## WHAT THE TASK REQUIRES
Reproduce the material below word for word, starting at its first line and ending with the line that contains "kann nicht dieselbe Tabelle als Quelle und", including both of those lines.

━━━━━━━━━━━━━━━━

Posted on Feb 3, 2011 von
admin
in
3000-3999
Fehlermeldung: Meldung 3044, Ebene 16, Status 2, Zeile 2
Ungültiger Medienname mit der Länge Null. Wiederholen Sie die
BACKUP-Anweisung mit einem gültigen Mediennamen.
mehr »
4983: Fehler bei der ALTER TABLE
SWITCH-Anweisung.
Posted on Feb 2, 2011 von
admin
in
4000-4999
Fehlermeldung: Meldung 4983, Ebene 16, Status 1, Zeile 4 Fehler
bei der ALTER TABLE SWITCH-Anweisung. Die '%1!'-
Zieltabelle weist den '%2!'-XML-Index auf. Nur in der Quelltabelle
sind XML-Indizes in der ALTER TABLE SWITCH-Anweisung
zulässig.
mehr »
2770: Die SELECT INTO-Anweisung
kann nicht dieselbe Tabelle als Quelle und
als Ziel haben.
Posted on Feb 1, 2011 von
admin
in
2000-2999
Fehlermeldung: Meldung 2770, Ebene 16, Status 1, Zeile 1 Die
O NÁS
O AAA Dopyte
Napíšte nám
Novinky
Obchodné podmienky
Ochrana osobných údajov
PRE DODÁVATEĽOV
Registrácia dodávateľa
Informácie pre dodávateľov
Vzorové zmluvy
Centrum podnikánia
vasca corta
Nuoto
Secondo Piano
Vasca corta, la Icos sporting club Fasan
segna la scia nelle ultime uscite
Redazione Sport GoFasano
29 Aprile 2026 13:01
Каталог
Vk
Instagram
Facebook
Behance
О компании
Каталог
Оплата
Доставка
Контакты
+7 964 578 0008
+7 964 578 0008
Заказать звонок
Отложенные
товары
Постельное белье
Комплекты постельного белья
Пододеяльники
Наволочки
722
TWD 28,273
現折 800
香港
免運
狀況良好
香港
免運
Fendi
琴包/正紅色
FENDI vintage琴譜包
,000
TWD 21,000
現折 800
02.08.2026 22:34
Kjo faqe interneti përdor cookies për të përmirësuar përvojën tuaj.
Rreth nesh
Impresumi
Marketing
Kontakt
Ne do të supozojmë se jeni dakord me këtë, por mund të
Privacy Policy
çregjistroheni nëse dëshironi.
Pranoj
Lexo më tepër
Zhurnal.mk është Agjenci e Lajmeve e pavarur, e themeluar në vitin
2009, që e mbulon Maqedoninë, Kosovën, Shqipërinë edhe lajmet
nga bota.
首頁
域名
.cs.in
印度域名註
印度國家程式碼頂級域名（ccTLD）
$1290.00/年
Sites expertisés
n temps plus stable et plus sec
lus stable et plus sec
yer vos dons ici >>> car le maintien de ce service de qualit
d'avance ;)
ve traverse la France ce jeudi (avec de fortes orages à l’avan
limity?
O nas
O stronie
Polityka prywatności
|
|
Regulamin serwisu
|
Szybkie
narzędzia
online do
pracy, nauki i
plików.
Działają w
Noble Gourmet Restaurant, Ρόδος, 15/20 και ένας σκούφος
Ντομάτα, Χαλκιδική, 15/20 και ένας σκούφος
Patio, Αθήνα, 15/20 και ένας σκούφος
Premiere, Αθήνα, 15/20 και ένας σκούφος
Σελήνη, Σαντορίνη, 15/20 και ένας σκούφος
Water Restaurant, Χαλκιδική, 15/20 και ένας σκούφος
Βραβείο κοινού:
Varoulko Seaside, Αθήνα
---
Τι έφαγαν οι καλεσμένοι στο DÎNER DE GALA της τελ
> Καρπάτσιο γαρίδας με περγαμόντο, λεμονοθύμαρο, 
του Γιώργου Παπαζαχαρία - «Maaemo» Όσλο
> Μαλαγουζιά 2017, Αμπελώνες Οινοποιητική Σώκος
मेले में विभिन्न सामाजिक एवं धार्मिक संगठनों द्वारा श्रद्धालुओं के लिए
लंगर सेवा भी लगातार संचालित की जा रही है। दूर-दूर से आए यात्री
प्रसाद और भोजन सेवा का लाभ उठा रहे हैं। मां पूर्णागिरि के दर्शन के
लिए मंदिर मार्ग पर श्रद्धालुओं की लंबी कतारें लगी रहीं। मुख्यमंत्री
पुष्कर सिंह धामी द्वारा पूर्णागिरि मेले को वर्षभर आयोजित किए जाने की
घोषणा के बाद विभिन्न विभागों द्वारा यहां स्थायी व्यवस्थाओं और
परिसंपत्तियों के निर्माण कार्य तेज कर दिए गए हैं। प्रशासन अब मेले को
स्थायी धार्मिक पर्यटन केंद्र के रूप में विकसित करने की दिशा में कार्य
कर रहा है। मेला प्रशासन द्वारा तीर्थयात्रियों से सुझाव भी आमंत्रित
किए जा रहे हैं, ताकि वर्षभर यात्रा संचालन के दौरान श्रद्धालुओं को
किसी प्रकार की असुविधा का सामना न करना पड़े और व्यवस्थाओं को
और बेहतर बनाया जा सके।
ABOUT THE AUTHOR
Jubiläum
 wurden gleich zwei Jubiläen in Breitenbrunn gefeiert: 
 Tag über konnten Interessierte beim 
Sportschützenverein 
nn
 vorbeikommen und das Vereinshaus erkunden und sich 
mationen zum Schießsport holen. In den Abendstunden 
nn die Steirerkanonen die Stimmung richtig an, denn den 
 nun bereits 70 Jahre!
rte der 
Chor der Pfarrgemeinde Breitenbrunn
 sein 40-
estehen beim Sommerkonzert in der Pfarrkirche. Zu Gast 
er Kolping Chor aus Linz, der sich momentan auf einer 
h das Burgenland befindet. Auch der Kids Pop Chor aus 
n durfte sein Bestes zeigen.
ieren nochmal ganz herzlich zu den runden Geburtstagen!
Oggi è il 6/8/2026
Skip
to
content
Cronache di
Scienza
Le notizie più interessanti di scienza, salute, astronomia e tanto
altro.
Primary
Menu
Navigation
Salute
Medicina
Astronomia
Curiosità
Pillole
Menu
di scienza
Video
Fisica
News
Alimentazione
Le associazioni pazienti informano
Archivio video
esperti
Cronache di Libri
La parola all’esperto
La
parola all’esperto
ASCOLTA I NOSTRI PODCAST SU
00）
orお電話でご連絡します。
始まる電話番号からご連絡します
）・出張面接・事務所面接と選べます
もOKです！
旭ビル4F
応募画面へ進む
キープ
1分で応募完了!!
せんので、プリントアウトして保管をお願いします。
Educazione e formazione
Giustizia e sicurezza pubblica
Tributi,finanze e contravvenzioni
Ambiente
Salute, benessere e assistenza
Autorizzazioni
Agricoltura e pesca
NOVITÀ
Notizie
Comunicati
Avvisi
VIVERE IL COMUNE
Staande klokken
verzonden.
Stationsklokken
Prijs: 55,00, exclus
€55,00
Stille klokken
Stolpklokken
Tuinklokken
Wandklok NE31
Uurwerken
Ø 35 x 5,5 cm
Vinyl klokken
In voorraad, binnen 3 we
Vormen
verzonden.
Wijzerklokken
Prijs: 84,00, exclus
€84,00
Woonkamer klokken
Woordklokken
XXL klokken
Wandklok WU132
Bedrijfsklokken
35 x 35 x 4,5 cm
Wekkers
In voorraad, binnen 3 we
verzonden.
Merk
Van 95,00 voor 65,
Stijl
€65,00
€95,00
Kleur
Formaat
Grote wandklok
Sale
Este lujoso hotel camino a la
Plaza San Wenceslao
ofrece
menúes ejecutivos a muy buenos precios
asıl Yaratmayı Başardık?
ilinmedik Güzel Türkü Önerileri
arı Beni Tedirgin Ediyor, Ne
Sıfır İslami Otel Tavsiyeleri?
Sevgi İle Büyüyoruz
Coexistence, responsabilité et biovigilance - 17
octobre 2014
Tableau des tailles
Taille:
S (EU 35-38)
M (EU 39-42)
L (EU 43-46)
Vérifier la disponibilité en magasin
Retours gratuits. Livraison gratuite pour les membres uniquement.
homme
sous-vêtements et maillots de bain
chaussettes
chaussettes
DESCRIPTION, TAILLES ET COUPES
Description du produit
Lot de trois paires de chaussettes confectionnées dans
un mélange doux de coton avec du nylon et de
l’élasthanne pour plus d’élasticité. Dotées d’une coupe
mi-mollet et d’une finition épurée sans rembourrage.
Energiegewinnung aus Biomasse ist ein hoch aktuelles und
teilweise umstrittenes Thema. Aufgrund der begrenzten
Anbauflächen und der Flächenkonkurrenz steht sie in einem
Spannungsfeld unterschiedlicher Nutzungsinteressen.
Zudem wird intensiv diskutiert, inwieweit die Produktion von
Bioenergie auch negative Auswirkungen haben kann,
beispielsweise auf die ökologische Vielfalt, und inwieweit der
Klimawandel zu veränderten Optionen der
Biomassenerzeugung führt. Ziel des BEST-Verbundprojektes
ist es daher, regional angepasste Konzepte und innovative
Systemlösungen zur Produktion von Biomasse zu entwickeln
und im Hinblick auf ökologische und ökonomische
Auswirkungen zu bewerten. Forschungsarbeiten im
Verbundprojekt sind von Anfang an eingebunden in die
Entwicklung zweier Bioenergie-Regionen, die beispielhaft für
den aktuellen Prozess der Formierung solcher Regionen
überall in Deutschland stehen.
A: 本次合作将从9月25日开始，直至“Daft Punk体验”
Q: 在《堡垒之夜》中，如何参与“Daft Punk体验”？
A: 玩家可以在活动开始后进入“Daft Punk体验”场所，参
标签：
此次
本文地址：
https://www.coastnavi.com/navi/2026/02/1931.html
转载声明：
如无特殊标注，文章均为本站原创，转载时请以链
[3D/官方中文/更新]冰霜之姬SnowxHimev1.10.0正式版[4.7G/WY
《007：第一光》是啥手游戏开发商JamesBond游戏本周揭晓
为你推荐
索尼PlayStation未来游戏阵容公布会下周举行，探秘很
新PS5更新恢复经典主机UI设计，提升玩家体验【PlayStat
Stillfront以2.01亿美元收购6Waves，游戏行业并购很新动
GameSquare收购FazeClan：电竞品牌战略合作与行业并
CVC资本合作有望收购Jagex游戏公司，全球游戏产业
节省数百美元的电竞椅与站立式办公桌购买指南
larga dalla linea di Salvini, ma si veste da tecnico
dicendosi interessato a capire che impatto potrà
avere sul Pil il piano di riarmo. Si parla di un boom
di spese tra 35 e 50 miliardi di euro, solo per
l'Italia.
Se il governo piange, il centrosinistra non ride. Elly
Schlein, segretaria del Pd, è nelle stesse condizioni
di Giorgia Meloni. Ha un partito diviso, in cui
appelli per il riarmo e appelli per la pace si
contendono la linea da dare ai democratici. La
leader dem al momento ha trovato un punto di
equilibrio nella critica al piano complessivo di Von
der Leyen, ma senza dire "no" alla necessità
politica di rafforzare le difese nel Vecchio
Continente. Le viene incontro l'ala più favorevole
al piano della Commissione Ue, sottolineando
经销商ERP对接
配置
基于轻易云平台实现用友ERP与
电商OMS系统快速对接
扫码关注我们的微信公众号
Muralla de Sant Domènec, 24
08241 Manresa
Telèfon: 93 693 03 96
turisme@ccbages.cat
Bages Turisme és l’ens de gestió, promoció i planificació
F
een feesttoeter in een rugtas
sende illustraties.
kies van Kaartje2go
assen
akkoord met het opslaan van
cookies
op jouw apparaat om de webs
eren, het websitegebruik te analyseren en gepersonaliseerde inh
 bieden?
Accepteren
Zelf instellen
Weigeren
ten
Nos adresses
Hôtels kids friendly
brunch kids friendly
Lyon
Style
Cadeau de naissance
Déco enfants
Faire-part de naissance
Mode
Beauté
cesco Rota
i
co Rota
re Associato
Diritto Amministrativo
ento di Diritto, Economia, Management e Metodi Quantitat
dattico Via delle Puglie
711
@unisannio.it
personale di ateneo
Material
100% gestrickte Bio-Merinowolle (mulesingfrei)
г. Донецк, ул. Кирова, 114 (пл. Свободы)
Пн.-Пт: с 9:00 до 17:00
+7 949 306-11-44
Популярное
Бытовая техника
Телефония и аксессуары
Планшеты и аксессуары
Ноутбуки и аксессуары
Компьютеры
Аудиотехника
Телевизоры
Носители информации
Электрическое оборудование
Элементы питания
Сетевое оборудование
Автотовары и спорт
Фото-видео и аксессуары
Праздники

━━━━━━━━━━━━━━━━

## OUTPUT OF THE EXERCISE
Posted on Feb 3, 2011 von
admin
in
3000-3999
Fehlermeldung: Meldung 3044, Ebene 16, Status 2, Zeile 2
Ungültiger Medienname mit der Länge Null. Wiederholen Sie die
BACKUP-Anweisung mit einem gültigen Mediennamen.
mehr »
4983: Fehler bei der ALTER TABLE
SWITCH-Anweisung.
Posted on Feb 2, 2011 von
admin
in
4000-4999
Fehlermeldung: Meldung 4983, Ebene 16, Status 1, Zeile 4 Fehler
bei der ALTER TABLE SWITCH-Anweisung. Die '%1!'-
Zieltabelle weist den '%2!'-XML-Index auf. Nur in der Quelltabelle
sind XML-Indizes in der ALTER TABLE SWITCH-Anweisung
zulässig.
mehr »
2770: Die SELECT INTO-Anweisung
kann nicht dieselbe Tabelle als Quelle und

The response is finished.